## Task to complete
Render every line of the rows below as a JSON list of strings, one string per line, leaving out blank lines.

Extracted material section start

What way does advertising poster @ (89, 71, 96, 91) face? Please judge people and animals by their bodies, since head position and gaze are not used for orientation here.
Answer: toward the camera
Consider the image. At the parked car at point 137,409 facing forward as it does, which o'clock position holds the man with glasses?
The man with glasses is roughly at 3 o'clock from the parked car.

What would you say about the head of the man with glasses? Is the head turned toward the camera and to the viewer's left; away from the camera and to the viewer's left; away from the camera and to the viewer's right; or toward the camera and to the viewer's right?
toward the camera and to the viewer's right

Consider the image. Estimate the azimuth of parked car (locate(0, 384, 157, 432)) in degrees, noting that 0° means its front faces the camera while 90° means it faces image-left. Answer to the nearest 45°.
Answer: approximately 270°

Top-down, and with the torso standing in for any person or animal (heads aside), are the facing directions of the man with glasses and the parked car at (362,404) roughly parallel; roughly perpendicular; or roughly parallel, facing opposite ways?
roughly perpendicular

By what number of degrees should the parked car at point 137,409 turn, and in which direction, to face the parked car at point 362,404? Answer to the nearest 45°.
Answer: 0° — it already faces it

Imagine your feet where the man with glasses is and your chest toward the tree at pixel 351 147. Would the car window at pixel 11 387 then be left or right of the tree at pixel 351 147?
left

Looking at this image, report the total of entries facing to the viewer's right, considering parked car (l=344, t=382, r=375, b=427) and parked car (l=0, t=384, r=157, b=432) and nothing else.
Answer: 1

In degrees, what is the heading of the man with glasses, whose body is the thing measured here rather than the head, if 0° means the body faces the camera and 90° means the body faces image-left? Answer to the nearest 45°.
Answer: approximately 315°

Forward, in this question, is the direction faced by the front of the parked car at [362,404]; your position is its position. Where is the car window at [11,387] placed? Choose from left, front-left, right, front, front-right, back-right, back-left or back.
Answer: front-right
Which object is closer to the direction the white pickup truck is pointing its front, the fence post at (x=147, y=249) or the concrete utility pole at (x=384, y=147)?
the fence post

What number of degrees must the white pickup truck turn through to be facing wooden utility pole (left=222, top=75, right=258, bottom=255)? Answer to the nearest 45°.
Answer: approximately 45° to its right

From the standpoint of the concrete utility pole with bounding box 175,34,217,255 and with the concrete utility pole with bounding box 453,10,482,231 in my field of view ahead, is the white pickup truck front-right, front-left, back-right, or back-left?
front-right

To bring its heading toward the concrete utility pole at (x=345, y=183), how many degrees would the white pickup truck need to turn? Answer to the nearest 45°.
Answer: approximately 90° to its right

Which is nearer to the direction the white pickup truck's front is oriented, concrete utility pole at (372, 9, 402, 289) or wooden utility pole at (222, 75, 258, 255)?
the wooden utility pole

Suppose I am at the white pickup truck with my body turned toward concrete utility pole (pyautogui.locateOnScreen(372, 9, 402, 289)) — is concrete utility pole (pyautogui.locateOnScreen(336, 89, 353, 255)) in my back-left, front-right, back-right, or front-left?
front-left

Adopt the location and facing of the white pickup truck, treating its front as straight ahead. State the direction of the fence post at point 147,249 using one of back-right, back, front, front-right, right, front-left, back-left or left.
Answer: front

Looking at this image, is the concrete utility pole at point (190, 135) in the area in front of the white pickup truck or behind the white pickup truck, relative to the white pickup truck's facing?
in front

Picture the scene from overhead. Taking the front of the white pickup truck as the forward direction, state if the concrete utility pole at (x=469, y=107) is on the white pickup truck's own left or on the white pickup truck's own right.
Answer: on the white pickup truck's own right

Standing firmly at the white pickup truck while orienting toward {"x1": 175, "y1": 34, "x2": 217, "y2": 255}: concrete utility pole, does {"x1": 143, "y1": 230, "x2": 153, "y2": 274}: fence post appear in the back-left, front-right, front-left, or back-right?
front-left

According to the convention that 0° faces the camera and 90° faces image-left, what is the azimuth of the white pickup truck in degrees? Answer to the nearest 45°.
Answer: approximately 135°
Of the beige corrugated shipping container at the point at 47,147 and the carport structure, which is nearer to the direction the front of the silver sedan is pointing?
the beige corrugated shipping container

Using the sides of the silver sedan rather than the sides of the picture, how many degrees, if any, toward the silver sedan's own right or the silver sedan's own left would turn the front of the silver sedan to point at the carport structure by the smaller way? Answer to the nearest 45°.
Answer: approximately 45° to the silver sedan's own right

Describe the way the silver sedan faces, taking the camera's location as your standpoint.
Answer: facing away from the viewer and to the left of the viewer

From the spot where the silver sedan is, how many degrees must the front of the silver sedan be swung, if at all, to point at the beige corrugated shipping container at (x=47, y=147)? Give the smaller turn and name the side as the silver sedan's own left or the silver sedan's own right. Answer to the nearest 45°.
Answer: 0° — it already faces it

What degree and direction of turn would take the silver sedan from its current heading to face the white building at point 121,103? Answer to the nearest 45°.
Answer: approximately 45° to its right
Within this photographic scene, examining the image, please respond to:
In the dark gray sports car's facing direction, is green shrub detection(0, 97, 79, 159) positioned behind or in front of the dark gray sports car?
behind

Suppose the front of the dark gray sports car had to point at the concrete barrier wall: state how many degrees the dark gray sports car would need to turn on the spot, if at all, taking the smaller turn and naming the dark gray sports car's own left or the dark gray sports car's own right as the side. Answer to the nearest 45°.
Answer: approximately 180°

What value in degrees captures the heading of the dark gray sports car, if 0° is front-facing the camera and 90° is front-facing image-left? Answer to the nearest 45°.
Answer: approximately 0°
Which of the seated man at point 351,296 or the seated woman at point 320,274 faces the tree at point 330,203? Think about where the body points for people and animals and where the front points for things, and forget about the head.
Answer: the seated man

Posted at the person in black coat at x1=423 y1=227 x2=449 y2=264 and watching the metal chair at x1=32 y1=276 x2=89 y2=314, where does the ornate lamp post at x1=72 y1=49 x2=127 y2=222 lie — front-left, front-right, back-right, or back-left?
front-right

Extracted material section end

## Task answer
[
  "What way does advertising poster @ (89, 71, 96, 91) face? Please judge people and animals by their bodies, since head position and gaze are not used for orientation here.",
  "Answer: toward the camera",
  "Consider the image. At the parked car at point 137,409 facing forward as it does, which o'clock position holds the man with glasses?",
  "The man with glasses is roughly at 3 o'clock from the parked car.",
  "What would you say about the head of the man with glasses? Is the head turned toward the camera and to the viewer's left; away from the camera and to the viewer's left; away from the camera and to the viewer's right; or toward the camera and to the viewer's right?",
  "toward the camera and to the viewer's right",
  "Consider the image. Estimate the azimuth of parked car (locate(0, 384, 157, 432)) in degrees, noting that 0° means its front faces the camera while 90° means it faces image-left. Answer to the nearest 45°.",
  "Answer: approximately 270°",
  "Top-down, and with the torso standing in for any person or animal (heads aside), are the facing directions of the man with glasses and the parked car at (362,404) roughly parallel; roughly perpendicular; or roughly parallel, facing opposite ways?",
  "roughly perpendicular",
  "By what number of degrees should the parked car at point 137,409 turn, and in which direction, to face the parked car at point 362,404? Answer to the nearest 45°.",
  "Answer: 0° — it already faces it",
  "Imagine your feet where the man with glasses is and your chest toward the tree at pixel 351 147. Would the car window at pixel 11 387 then be left or right of the tree at pixel 351 147?",
  "left",
  "Looking at this image, report the total of entries facing to the viewer's right, considering parked car (l=344, t=382, r=375, b=427) and parked car (l=0, t=384, r=157, b=432) and nothing else.",
  "Answer: 1",
  "In degrees, what is the heading of the man with glasses, whose body is the thing measured here rather than the head, if 0° means the body faces the camera and 90° means the body faces image-left? Answer to the nearest 45°.",
  "Answer: approximately 315°",
  "Forward, in this question, is the direction faced by the front of the parked car at [362,404]; your position is its position. Where is the car window at [11,387] placed? Choose from left, front-left, right, front, front-right, back-right, back-left or back.",
  "Answer: front-right",
  "Which object is closer to the direction the white pickup truck is pointing its front, the fence post at (x=147, y=249) or the concrete utility pole at (x=384, y=147)?",
  "the fence post",
  "What number of degrees must the white pickup truck turn through to be facing wooden utility pole (left=222, top=75, right=258, bottom=255)? Answer to the nearest 45°.",
  "Answer: approximately 45° to its right",
  "From the standpoint of the concrete utility pole with bounding box 175,34,217,255 and with the concrete utility pole with bounding box 453,10,482,231 in my field of view ahead, is the white pickup truck front-right, front-left, back-right, or back-left?",
  "front-right",
  "To bring its heading toward the concrete utility pole at (x=345, y=183), how many degrees would the white pickup truck need to turn? Answer to the nearest 45°.",
  "Answer: approximately 90° to its right",
  "Which is nearer to the direction the white pickup truck's front is oriented, concrete utility pole at (372, 9, 402, 289) or wooden utility pole at (222, 75, 258, 255)?",
  "the wooden utility pole",
  "Suppose I am at the white pickup truck with my body turned toward concrete utility pole (pyautogui.locateOnScreen(372, 9, 402, 289)) — is concrete utility pole (pyautogui.locateOnScreen(336, 89, 353, 255)) in my back-left, front-right, back-right, or front-left?",
  "front-left",
  "Adopt the location and facing of the white pickup truck, treating its front as straight ahead. State the direction of the fence post at point 147,249 using one of back-right, back, front, front-right, right, front-left, back-left or left.",
  "Answer: front",
  "Looking at this image, is the concrete utility pole at point (190, 135) in the area in front of the white pickup truck or behind the white pickup truck, relative to the white pickup truck's facing?",
  "in front",
  "Picture the scene from overhead. Taking the front of the white pickup truck as the forward direction, state if the concrete utility pole at (x=469, y=107) is on the white pickup truck's own left or on the white pickup truck's own right.",
  "Answer: on the white pickup truck's own right",
  "Standing firmly at the white pickup truck while orienting toward {\"x1\": 175, \"y1\": 34, \"x2\": 217, \"y2\": 255}: concrete utility pole, does {\"x1\": 143, \"y1\": 230, \"x2\": 153, \"y2\": 274}: fence post appear in the back-left, front-right, front-left, or back-right?",
  "front-left",
  "According to the convention that 0° faces the camera and 90° faces image-left, what is the azimuth of the white pickup truck in degrees? Answer to the nearest 45°.",
  "Answer: approximately 135°",
  "Of the beige corrugated shipping container at the point at 47,147 and the carport structure, which is nearer to the direction the front of the silver sedan is pointing?",
  "the beige corrugated shipping container",
  "Using the sides of the silver sedan rather than the sides of the picture, how many degrees, if any, toward the silver sedan's own right or the silver sedan's own left would turn the front of the silver sedan to point at the carport structure by the smaller way? Answer to the nearest 45°.",
  "Answer: approximately 45° to the silver sedan's own right",
  "Describe the way the silver sedan faces, taking the camera's location as your standpoint.",
  "Answer: facing away from the viewer and to the left of the viewer",
  "From the spot where the silver sedan is, how many degrees must the front of the silver sedan be swung, if at all, to point at the beige corrugated shipping container at (x=47, y=147)? Give the smaller turn and name the side as the silver sedan's own left or the silver sedan's own right. Answer to the nearest 45°.",
  "Answer: 0° — it already faces it",
  "What degree and direction of turn would take the silver sedan from its current heading to face the white building at point 121,103? Answer to the nearest 45°.",
  "Answer: approximately 45° to its right",
  "Within this photographic scene, examining the image, please respond to:",
  "In the dark gray sports car's facing direction, is green shrub detection(0, 97, 79, 159) positioned behind or in front of the dark gray sports car?",
  "behind",
  "Suppose the front of the dark gray sports car had to point at the concrete barrier wall: state how many degrees the dark gray sports car would need to turn on the spot, if at all, taking the smaller turn and naming the dark gray sports car's own left or the dark gray sports car's own right as the side. Answer to the nearest 45°.",
  "Answer: approximately 180°",
  "What value in degrees captures the heading of the dark gray sports car, if 0° is front-facing the camera and 90° is front-facing image-left? Answer to the nearest 45°.",
  "Answer: approximately 0°",
  "Which of the seated man at point 351,296 or the seated woman at point 320,274 faces the tree at point 330,203? Think about where the body points for people and animals and where the front points for things, and forget about the head.",
  "Answer: the seated man",
  "Posted at the person in black coat at x1=423 y1=227 x2=449 y2=264 and watching the metal chair at x1=32 y1=276 x2=89 y2=314, where does the ornate lamp post at x1=72 y1=49 x2=127 y2=222 lie — front-left, front-right, back-right, or back-left?",
  "front-right"
]